## Document segment
+--
For those applications of spot cooling, we recommend the 3200 series of Vortex Tubes. They are designed to be most efficient at providing maximum refrigeration, which is a function of high cold air flow rate and moderate temperature differential of the cold air to the warm item.

And for those applications of chilling an item to a very low temperature at low flow rate , we recommend the 3400 series of Vortex Tubes.  They are designed to be most efficient at providing maximum cold air temperatures, but with a lower cold air flow rate.

An important parameter for the Vortex Tubes is the Cold Fraction.  By adjusting the hot valve on a vortex tube, the amount of air that is discharged through the cold end changes. When expressed as a percentage of the total compressed air that is supplied to the vortex tube, we get the Cold Fraction.  For example, if the hot valve is adjusted so that for every 10 parts of compressed air supplied, we get 7 parts of cold air, then we have a 70% Cold Fraction. When you know the Cold fraction setting and the compressed air supply pressure, you can use the Vortex Tube Performance tables and get the cold air discharge temperature.

Using the table below left, at 100 PSIG compressed air pressure and a 70% Cold Fraction, we can expect the cold air discharge temperature drop to be 71°F.  With 70 ° compressed air temperature, the cold air will be at -1°F.

Vortex Tube Charts
Vortex Tube Performance Tables

The 3200 series of Vortex Tubes are for use in the 50-80% Cold Fraction range, and the model 3400 series is designed for use in the 20-50% Cold Fraction ranges, to maximize the performance of each.
+--
## Provided material

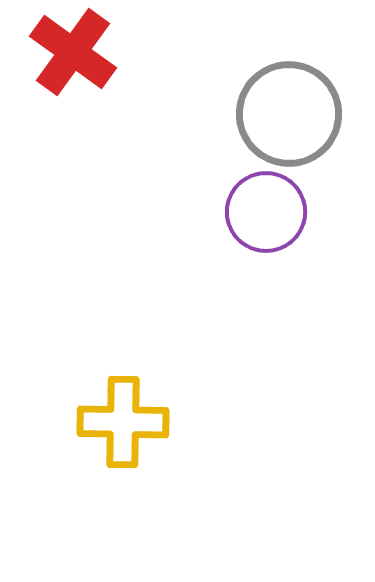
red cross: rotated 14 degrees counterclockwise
+--
## To-do list
- 1) Please reproduce part of the vortex tube text above: begin at the words "An important parameter" and stop after "air discharge temperature.".
- 2) List every temperature figure given in the vortex tube text above.
- 3) According to the vortex tube text above, which Cold Fraction range is the 3400 series designed for?

## The replies
- 1)
An important parameter for the Vortex Tubes is the Cold Fraction.  By adjusting the hot valve on a vortex tube, the amount of air that is discharged through the cold end changes. When expressed as a percentage of the total compressed air that is supplied to the vortex tube, we get the Cold Fraction.  For example, if the hot valve is adjusted so that for every 10 parts of compressed air supplied, we get 7 parts of cold air, then we have a 70% Cold Fraction. When you know the Cold fraction setting and the compressed air supply pressure, you can use the Vortex Tube Performance tables and get the cold air discharge temperature.

- 2)
- 71°F: the expected cold air discharge temperature drop
- 70°: the compressed air temperature
- -1°F: the resulting cold air temperature

- 3) The 20-50% Cold Fraction range.